Third, dopamine is a regulator of immune function. The virus may manipulate the immune system by increasing the levels of dopamine to increase the possibility of viral entry. Increased D1-like receptor agonists, such as dopamine, can stimulate cAMP production, which generally suppresses innate immune functions. On the other hand, increasing D2-like receptors results in the inhibition of the adaptive immune response. A possible explanation is the exacerbation of pro-inflammatory responses that will worsen the pathogenic condition. Here, the exhaustion of T-cells could have led to the progression of the COVID-19. Therefore, in both innate and adaptive responses, the presence of SARS-CoV-2 infection will result in high interleukin (IL)-6 levels. In keratinocytes, “dopamine stimulated the production of IL-6 and IL-8 in a concentration-dependent manner”. Thus, these findings suggest that dopamine plays a primary role in reducing the host immunity and increasing the chance for severe complications.

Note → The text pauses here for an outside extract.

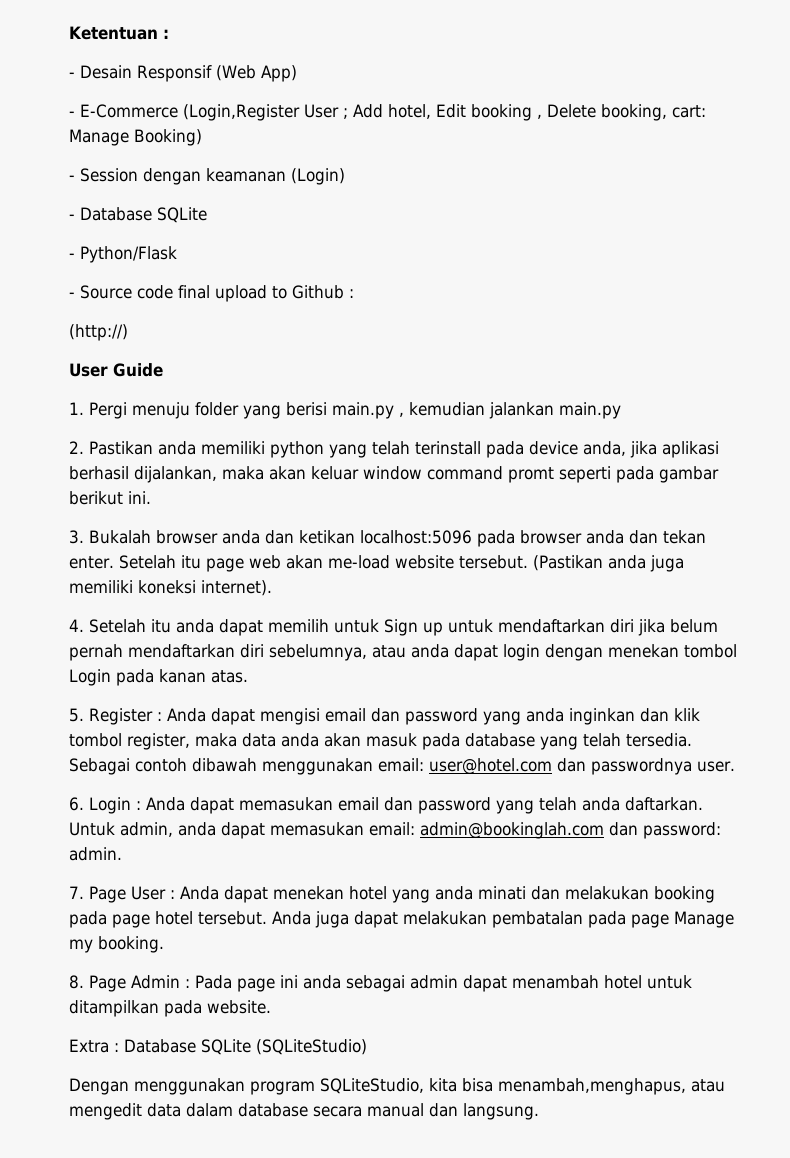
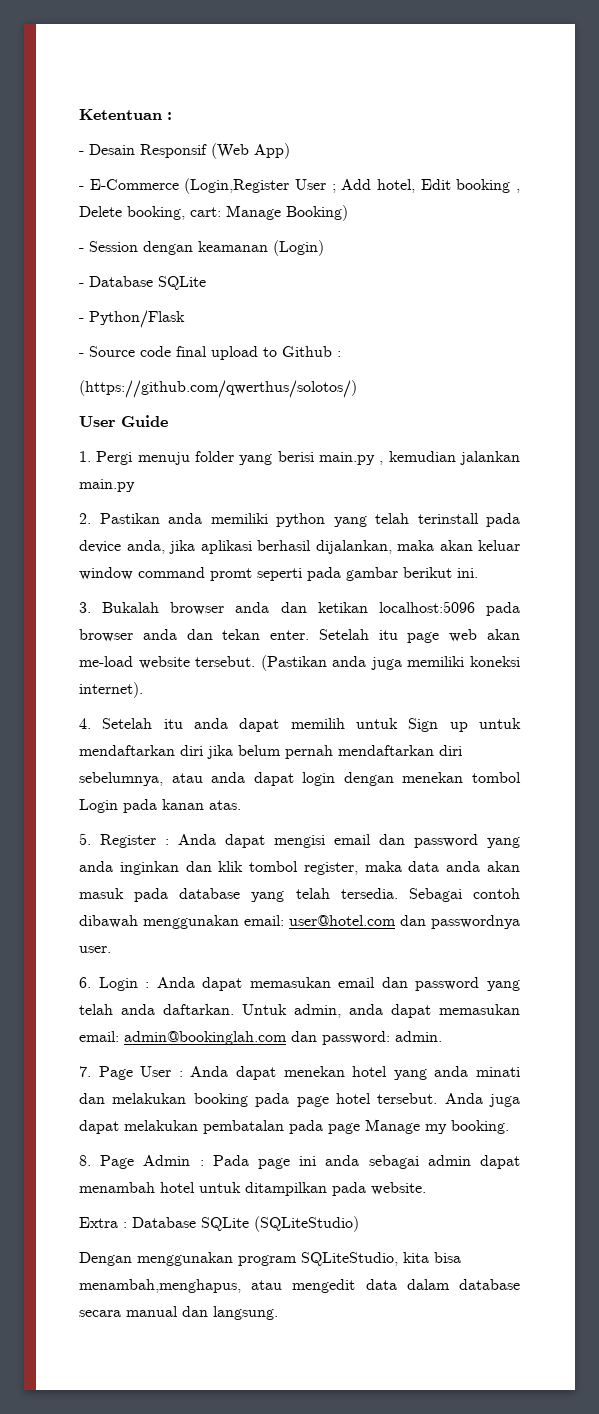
[69,324,128,341] (http://) -> [79,380,357,398] (https://github.com/qwerthus/solotos/)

Lastly, a recent study discussed different drugs interacting with SARS-CoV-2. We found that the top three medications among the 10 tested drugs had a direct influence on dopamine secretion. One of these drugs was identified in a very recent Chinese study as having the most beneficial outcome after testing more than 2,000 drugs in vitro. All drugs that act as dopamine antagonists showed greater potential to interact with SARS-CoV-2.,

In conclusion, a review of the composition of drugs used for chronic illnesses must be undertaken urgently to avoid severe complications accompanying COVID-19. Based on our assumptions, there is a strong link between the amount of dopamine controlled by these drugs and the severity of COVID-19 complications.

Source of funding

This research did not receive any specific grant from funding agencies in the public, commercial, or not-for-profit sectors.

Conflict of interest

The authors have no conflict of interest to declare.

Ethical approval

The current study does not involve any living being to declare any ethical issues. It is a theoretical framework for the treatment of Covid-19.

Authors contributions

KMM and KAM conceptualized and designed the study; provided research materials; hypothesised, collected, analysed, and interpreted data; wrote the manuscript, and critically reviewed the final draft. All authors have critically reviewed and approved the final draft and are responsible for the content and similarity index of the manuscript.